:: Extract
I would like to get multiple frequency tables within a single table.
Here is my data:
df<-read.table(text=" group score night ticket book gender course
A Y 1 0 0 Male M
A Y 1 0 0 Female N
A N 1 1 1 Female N
A Y 2 1 1 Female M
A Y 2 1 1 Male N
A Y 2 0 0 Female N
A N 3 1 0 Male N
B N 3 1 1 Female N
B N 1 0 1 Female M
B Y 1 0 1 Female M
",header=TRUE)
and the output would be :
Frequency Percent
Group
A 7 70
B 3 30
score
Y 4 40
N 6 60
night
1 5 50
2 3 30
3 2 20
book
0 4 40
1 6 60
gender
Female 7 70
Male 3 30
course
M 4 40
N 6 60
I have used the following codes:
df%>%
group_by( group, score, night, ticket, book, gender, course) %>%
summarise(n = n()) %>%
mutate(freq = n / sum(n)
But it did not work for.
A general solution would be to apply the table
function on each column of your frame. Typically table
returns a named-vector, but you want a more frame-like presentation, so we'll augment that with as.data.frame.table
.
::::
:: Raw data
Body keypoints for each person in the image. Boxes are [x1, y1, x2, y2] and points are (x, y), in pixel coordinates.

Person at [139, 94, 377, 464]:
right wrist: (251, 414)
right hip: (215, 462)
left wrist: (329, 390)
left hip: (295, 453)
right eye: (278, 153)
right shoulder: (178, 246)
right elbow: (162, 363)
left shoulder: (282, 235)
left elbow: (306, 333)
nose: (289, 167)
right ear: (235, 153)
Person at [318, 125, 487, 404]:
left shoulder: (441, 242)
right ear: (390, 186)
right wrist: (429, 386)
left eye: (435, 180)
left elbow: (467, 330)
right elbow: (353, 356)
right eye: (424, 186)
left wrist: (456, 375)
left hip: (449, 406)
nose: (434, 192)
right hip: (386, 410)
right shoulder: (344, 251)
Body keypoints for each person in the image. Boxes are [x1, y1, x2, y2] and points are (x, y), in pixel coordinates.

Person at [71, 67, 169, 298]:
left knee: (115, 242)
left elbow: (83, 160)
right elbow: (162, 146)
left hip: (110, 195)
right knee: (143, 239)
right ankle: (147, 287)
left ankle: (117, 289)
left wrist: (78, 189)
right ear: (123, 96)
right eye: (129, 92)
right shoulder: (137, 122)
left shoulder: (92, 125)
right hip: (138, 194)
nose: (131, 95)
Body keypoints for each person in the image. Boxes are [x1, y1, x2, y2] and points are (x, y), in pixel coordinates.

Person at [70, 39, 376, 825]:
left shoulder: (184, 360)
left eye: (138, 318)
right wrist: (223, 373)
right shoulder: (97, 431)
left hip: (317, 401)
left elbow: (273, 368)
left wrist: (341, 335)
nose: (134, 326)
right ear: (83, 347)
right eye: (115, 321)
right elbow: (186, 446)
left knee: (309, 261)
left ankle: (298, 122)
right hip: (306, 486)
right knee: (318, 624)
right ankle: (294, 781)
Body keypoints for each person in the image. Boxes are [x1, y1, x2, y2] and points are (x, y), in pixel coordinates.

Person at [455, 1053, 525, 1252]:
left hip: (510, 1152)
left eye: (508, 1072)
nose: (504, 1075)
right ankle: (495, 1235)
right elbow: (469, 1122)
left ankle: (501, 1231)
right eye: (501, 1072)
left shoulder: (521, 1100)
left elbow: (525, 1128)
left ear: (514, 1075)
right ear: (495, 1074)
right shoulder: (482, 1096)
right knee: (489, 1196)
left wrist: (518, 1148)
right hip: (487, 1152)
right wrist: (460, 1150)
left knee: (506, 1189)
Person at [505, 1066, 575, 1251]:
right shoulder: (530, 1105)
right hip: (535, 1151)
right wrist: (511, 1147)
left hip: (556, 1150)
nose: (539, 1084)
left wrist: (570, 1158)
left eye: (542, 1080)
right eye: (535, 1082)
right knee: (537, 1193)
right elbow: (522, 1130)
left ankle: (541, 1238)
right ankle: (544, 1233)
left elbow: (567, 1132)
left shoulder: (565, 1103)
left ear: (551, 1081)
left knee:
::::
— What is expected —
Reproduce the entire post above about building frequency tables in R, keeping every word, line, and symbol unchanged.

— Completed exercise —
I would like to get multiple frequency tables within a single table.
Here is my data:
df<-read.table(text=" group score night ticket book gender course
A Y 1 0 0 Male M
A Y 1 0 0 Female N
A N 1 1 1 Female N
A Y 2 1 1 Female M
A Y 2 1 1 Male N
A Y 2 0 0 Female N
A N 3 1 0 Male N
B N 3 1 1 Female N
B N 1 0 1 Female M
B Y 1 0 1 Female M
",header=TRUE)
and the output would be :
Frequency Percent
Group
A 7 70
B 3 30
score
Y 4 40
N 6 60
night
1 5 50
2 3 30
3 2 20
book
0 4 40
1 6 60
gender
Female 7 70
Male 3 30
course
M 4 40
N 6 60
I have used the following codes:
df%>%
group_by( group, score, night, ticket, book, gender, course) %>%
summarise(n = n()) %>%
mutate(freq = n / sum(n)
But it did not work for.
A general solution would be to apply the table
function on each column of your frame. Typically table
returns a named-vector, but you want a more frame-like presentation, so we'll augment that with as.data.frame.table
.